The fat little man stepped forward, and Marcus realized he was still wearing a tie. And a vest. He squatted in the sand by Marcus’ head, drawing so close Marcus could see he was speaking into a mobile phone.

“This is Reiner. All is as you instructed.” He listened a moment, then said to Sephus, “Make him look.”

The man holding his chin could not stop grinning. “And people say I’m the sicko.”

Sephus twisted Marcus’ head to the left. His grip was a probe of titanium and fury. Marcus groaned at the pain, and then again at the sight that awaited him.

Kirsten lay beside him. Her legs and wrists were tied together and then staked. She was utterly immobile. Marcus blinked fiercely, trying to see if she was breathing.

Then he focused beyond her, and saw the sea.

“All right,” the little man said. “Let him go.”

Sephus remained over him a moment longer, savoring the pain he saw in Marcus’ gaze. “Looks to me like you and your dolly made the wrong dude mad.”

The hand compressed his jaw further still, until he could feel the ligaments plucked out taut and screaming. Then it was gone. One moment pain white as desert light, the next and the little man was there. Looking down at him through ridiculous blue spectacles. “There is someone here who wants a word.” He mashed the phone to Marcus’ ear.

The languid voice started in, “For a time I was genuinely morose over missing this final performance of yours.”

Marcus worked his mouth. Open and shut. A breath in and out. Sorting through the pains and the fears. “Kedrick Lloyd.”

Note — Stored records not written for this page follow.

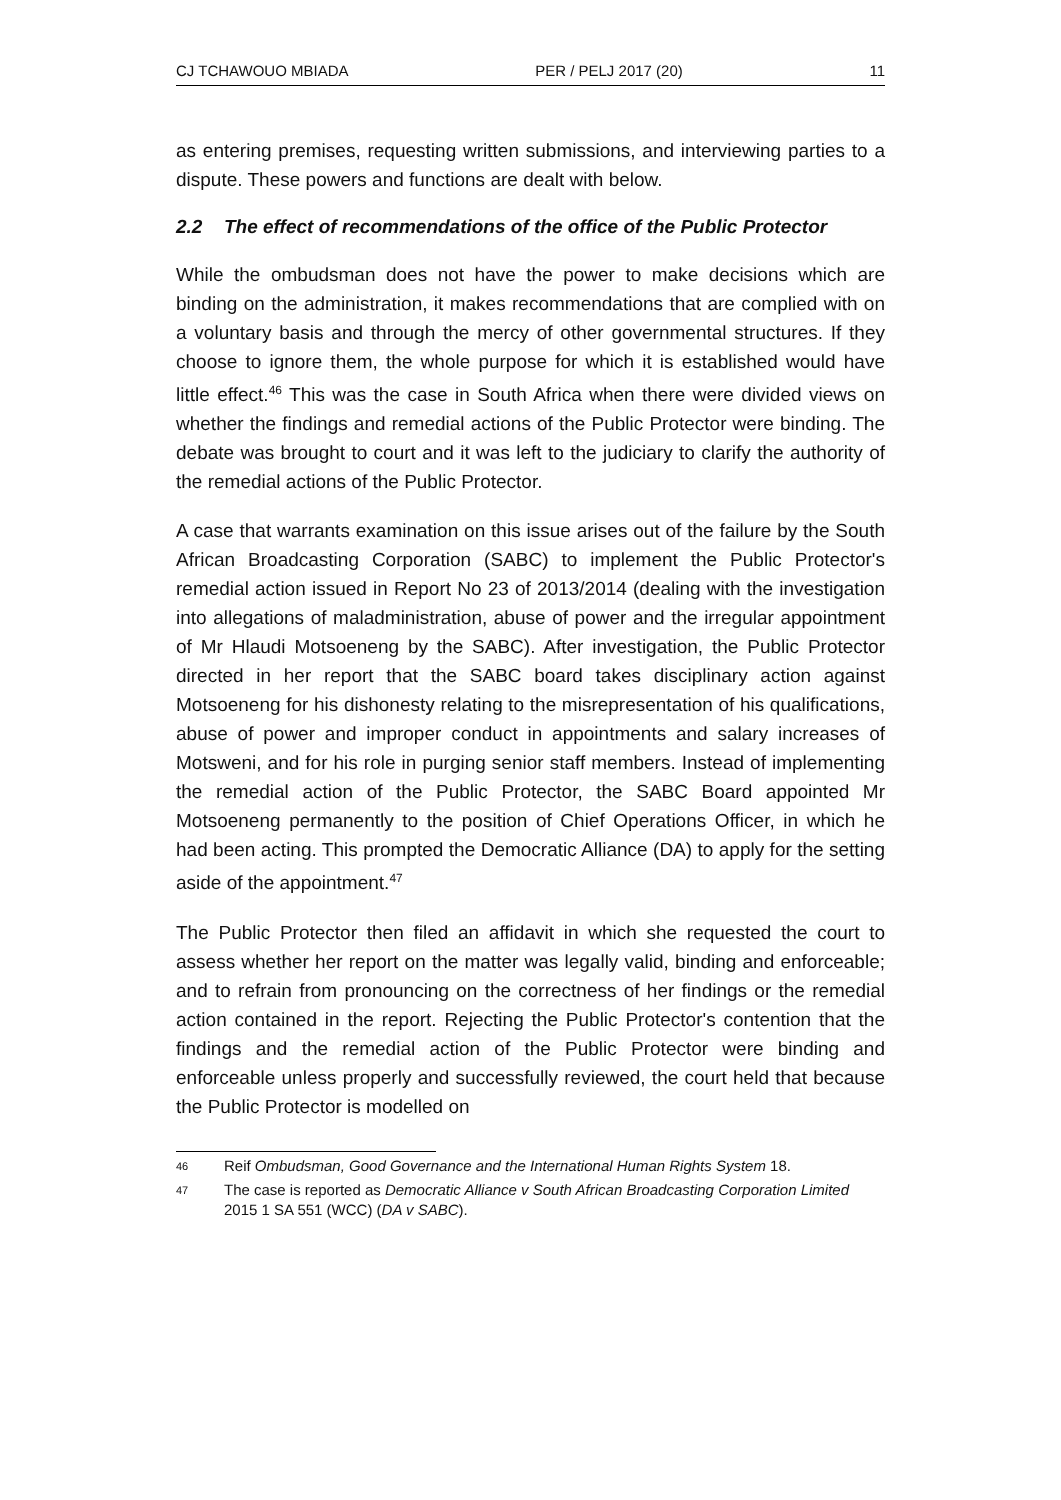CJ TCHAWOUO MBIADA PER / PELJ 2017 (20) 11
as entering premises, requesting written submissions, and interviewing parties to a dispute. These powers and functions are dealt with below.
2.2 The effect of recommendations of the office of the Public Protector
While the ombudsman does not have the power to make decisions which are binding on the administration, it makes recommendations that are complied with on a voluntary basis and through the mercy of other governmental structures. If they choose to ignore them, the whole purpose for which it is established would have little effect.<sup>46</sup> This was the case in South Africa when there were divided views on whether the findings and remedial actions of the Public Protector were binding. The debate was brought to court and it was left to the judiciary to clarify the authority of the remedial actions of the Public Protector.
A case that warrants examination on this issue arises out of the failure by the South African Broadcasting Corporation (SABC) to implement the Public Protector's remedial action issued in Report No 23 of 2013/2014 (dealing with the investigation into allegations of maladministration, abuse of power and the irregular appointment of Mr Hlaudi Motsoeneng by the SABC). After investigation, the Public Protector directed in her report that the SABC board takes disciplinary action against Motsoeneng for his dishonesty relating to the misrepresentation of his qualifications, abuse of power and improper conduct in appointments and salary increases of Motsweni, and for his role in purging senior staff members. Instead of implementing the remedial action of the Public Protector, the SABC Board appointed Mr Motsoeneng permanently to the position of Chief Operations Officer, in which he had been acting. This prompted the Democratic Alliance (DA) to apply for the setting aside of the appointment.<sup>47</sup>
The Public Protector then filed an affidavit in which she requested the court to assess whether her report on the matter was legally valid, binding and enforceable; and to refrain from pronouncing on the correctness of her findings or the remedial action contained in the report. Rejecting the Public Protector's contention that the findings and the remedial action of the Public Protector were binding and enforceable unless properly and successfully reviewed, the court held that because the Public Protector is modelled on
46 Reif Ombudsman, Good Governance and the International Human Rights System 18.
47 The case is reported as Democratic Alliance v South African Broadcasting Corporation Limited 2015 1 SA 551 (WCC) (DA v SABC).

“Ah, excellent. You are both awake and aware. I am so glad. Everything seems to be working to my design. Behold my grandest creation, a symphony of sight and sound and operatic tragedy. You will watch your intrusive young woman perish, then expire yourself. Is it not marvelous?”

“Don’t do this.”

“You know, I understand Beethoven’s plight for the very first time, how it must have felt when the poor deaf man could not hear his own creations being performed. Bitterly frustrating, yet at the same time the void holds a certain savor. Were I there, I would most certainly discover some imperfection. Humans are defined by their failings, particularly when it comes to creative effort. But from this distance, I can close my eyes and see the flawless unfolding of my revenge.”

“The DA knows.”

“Of course she does. But my lawyers, that is, my new lawyers, will confound her feeble testimony. Who will a jury believe, a third-rate courtroom turncoat or the ailing board member of the New York Metropolitan Opera? No, my dear boy, there is a grand distance between what is known and what is provable.”